Now, the buzz is cloud and again, it’s not that moving work to the cloud is bad.  But you have to ask first – What problem are you trying to solve and will this be the best way to solve it? The savvy technician – the one who wants to retain his job while still doing the right thing – will take the following steps:


  1. Read the magazines.  If you don’t know what your managers are reading, you won’t really understand what is behind the request.  Figure out what the “free lunch” is to them and whether or not your real world works that way.
  2. Develop the right list of questions.  No manager in the world likes being told by his senior technician that he is an idiot.  But if you ask powerful questions, you can work together to understand the real problem and then, derive a good solution.
  3. Understand the business.
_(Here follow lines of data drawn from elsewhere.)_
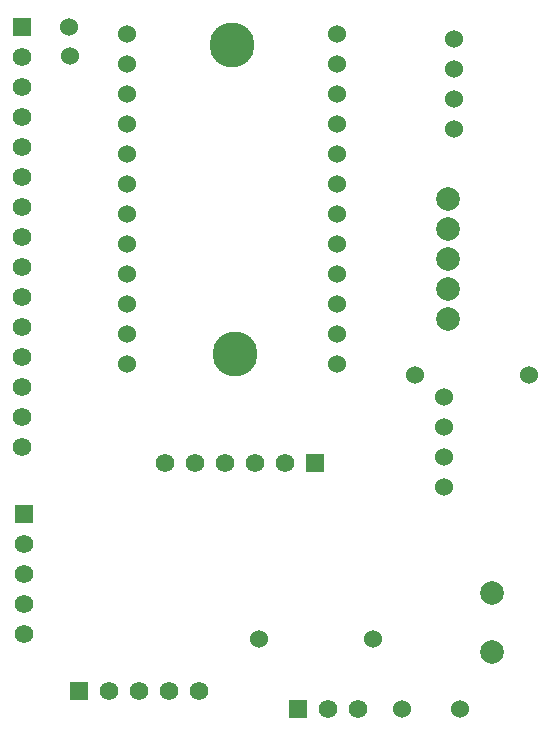
<source format=gtl>
G04 Layer: TopLayer*
G04 EasyEDA v6.5.40, 2025-04-08 18:07:50*
G04 f69cb92f1d464a00b3157a5873f4f14e,9a3801b0f1a945d2957c124233de6e5e,10*
G04 Gerber Generator version 0.2*
G04 Scale: 100 percent, Rotated: No, Reflected: No *
G04 Dimensions in millimeters *
G04 leading zeros omitted , absolute positions ,4 integer and 5 decimal *
%FSLAX45Y45*%
%MOMM*%

%ADD10C,1.5748*%
%ADD11R,1.5748X1.5748*%
%ADD12C,2.0000*%
%ADD13C,1.5240*%
%ADD14C,3.8100*%

%LPD*%
D10*
G01*
X1181100Y-482600D03*
G01*
X1181100Y-228600D03*
G01*
X1181100Y25400D03*
G01*
X1181100Y279400D03*
D11*
G01*
X1181100Y533400D03*
D10*
G01*
X4013200Y-1117600D03*
G01*
X3759200Y-1117600D03*
D11*
G01*
X3505200Y-1117600D03*
D10*
G01*
X2667000Y-965200D03*
G01*
X2413000Y-965200D03*
G01*
X2159000Y-965200D03*
G01*
X1905000Y-965200D03*
D11*
G01*
X1651000Y-965200D03*
D10*
G01*
X1168400Y1104900D03*
G01*
X1168400Y1358900D03*
G01*
X1168400Y1612900D03*
G01*
X1168400Y1866900D03*
G01*
X1168400Y2120900D03*
G01*
X1168400Y2374900D03*
G01*
X1168400Y2628900D03*
G01*
X1168400Y2882900D03*
G01*
X1168400Y3136900D03*
G01*
X1168400Y3390900D03*
G01*
X1168400Y3644900D03*
G01*
X1168400Y3898900D03*
G01*
X1168400Y4152900D03*
G01*
X1168400Y4406900D03*
D11*
G01*
X1168400Y4660900D03*
D12*
G01*
X4771999Y2949600D03*
G01*
X4771999Y2695600D03*
G01*
X4771999Y2441600D03*
G01*
X4771999Y2187600D03*
G01*
X4771999Y3203600D03*
D13*
G01*
X4737100Y1524000D03*
G01*
X4737100Y1270000D03*
G01*
X4737100Y1016000D03*
G01*
X4737100Y762000D03*
D12*
G01*
X5143500Y-631444D03*
G01*
X5143500Y-130555D03*
D10*
G01*
X2374925Y965200D03*
G01*
X2628925Y965200D03*
G01*
X2882925Y965200D03*
G01*
X3136925Y965200D03*
G01*
X3390925Y965200D03*
D11*
G01*
X3644900Y965200D03*
D13*
G01*
X4826000Y3797300D03*
G01*
X4826000Y4051300D03*
G01*
X4826000Y4305300D03*
G01*
X4826000Y4559300D03*
G01*
X2057400Y4597400D03*
G01*
X2057400Y4343400D03*
G01*
X2057400Y4089400D03*
G01*
X2057400Y3835400D03*
G01*
X2057400Y3581400D03*
G01*
X2057400Y3327400D03*
G01*
X2057400Y3073400D03*
G01*
X2057400Y2819400D03*
G01*
X2057400Y2565400D03*
G01*
X2057400Y2311400D03*
G01*
X2057400Y2057400D03*
G01*
X2057400Y1803400D03*
G01*
X3835400Y1803400D03*
G01*
X3835400Y2057400D03*
G01*
X3835400Y2311400D03*
G01*
X3835400Y2565400D03*
G01*
X3835400Y2819400D03*
G01*
X3835400Y3073400D03*
G01*
X3835400Y3327400D03*
G01*
X3835400Y3581400D03*
G01*
X3835400Y3835400D03*
G01*
X3835400Y4089400D03*
G01*
X3835400Y4343400D03*
G01*
X3835400Y4597400D03*
D14*
G01*
X2946400Y4508500D03*
G01*
X2971800Y1892300D03*
D13*
G01*
X4876800Y-1117600D03*
G01*
X4381500Y-1117600D03*
G01*
X4495800Y1714500D03*
G01*
X5461000Y1714500D03*
G01*
X3175000Y-520700D03*
G01*
X4140200Y-520700D03*
G01*
X1566699Y4660900D03*
G01*
X1573095Y4413643D03*
M02*

</source>
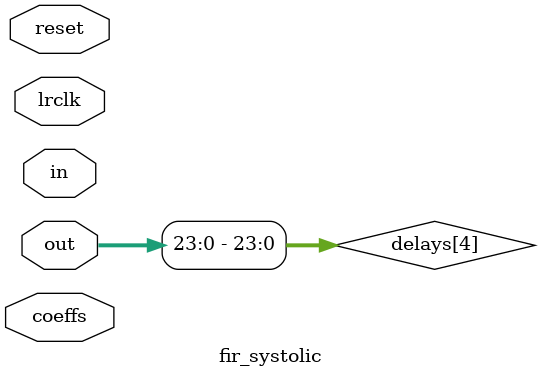
<source format=v>
`timescale 1ns / 1ps


//https://www.xilinx.com/support/documentation/ip_documentation/fir_compiler_ds534.pdf
//page 17, figure 5

module fir_systolic # (
parameter NTAPS=5,
parameter WIDTH = 32,
parameter TOP_BIT=23
)
(
input wire reset,
input wire lrclk,
input wire [23:0] in,
input wire [23:0] out,
input wire [(NTAPS)*(WIDTH)-1:0] coeffs
    );
    //constants we need
    localparam NPIPES = 2*(NTAPS-1);
    localparam NDELAYS = NTAPS;
    localparam NADDS = NTAPS-1;
    localparam NMULS = NTAPS;
    
    //declare the pipeline stages
    reg [23:0] pipes[NPIPES-1:0];
    reg [WIDTH-1:0] delays[NDELAYS-1:0];
    
    //declare the continuous stages
    wire [WIDTH-1:0] muls[NMULS-1:0];
    wire [WIDTH-1:0] adds[NADDS-1:0];
    
    //make the continuous assignments
    genvar j;
    //muls
    for (j=0; j<NMULS; j=j+1)
        begin
            if (j==0)
                begin
                    assign muls[j][WIDTH-1:0] = in[23:0] * coeffs[j*WIDTH +: WIDTH];
                end
            else
                begin
                    assign muls[j][WIDTH-1:0] = pipes[(2*j)-1][23:0] * coeffs[j*WIDTH +: WIDTH];
                end
        end
    //adds
    for (j=0; j<NADDS; j=j+1)
        begin
            assign adds[j][WIDTH-1:0] = delays[j][WIDTH-1:0] + muls[j+1][WIDTH-1:0];
        end
    
    
    
   
    assign out[23:0] = delays[NDELAYS-1][TOP_BIT -: 24];
    integer i;
    always @(negedge lrclk)
    begin
        if (reset)
        begin
            for (i=0; i<NDELAYS; i=i+1) delays[i]<=0;
            for (i=0; i<NPIPES; i=i+1) pipes[i]<=0;
        end
        else
        begin
            //pipeline
            for (i=0; i<NPIPES; i=i+1)
                begin
                    if (i==0)
                        begin
                            pipes[i][23:0] <= in[23:0];
                        end
                    else
                        begin
                            pipes[i][23:0] <= pipes[i-1][23:0];
                        end
                end
               
            //delays
            for (i=0; i<NDELAYS; i=i+1)
                begin
                    if (i==0)
                        begin
                            delays[i][WIDTH-1:0] <= muls[i][WIDTH-1:0];
                        end
                    else
                        begin
                            delays[i][WIDTH-1:0] <= adds[i-1][WIDTH-1:0];
                        end
                end
                
        end
    end
endmodule

</source>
At the heart of it all is the value the business gets from IT versus the cost.  Powerful arguments, when needed, will always involve framing the issue in terms of business value. 
  4. Be a diplomat.  Diplomacy is the art of letting somebody else have your way.
  5. Be prepared to learn more.
  6. Use this as a solution-buying occasion

Once an idea has been agreed upon, you will quickly find your new challenges require new tools.  If you have done the research and you are ready to implement the new direction, you should know before you start what tools you need so you can manage it.  If you wait, it is much harder to upgrade your toolset.  But in the beginning of a project, it can be readily folded into the cost of the project.  These journals can be your friend, or your enemy.  It’s your choice.  Don’t let a crisis go to waste.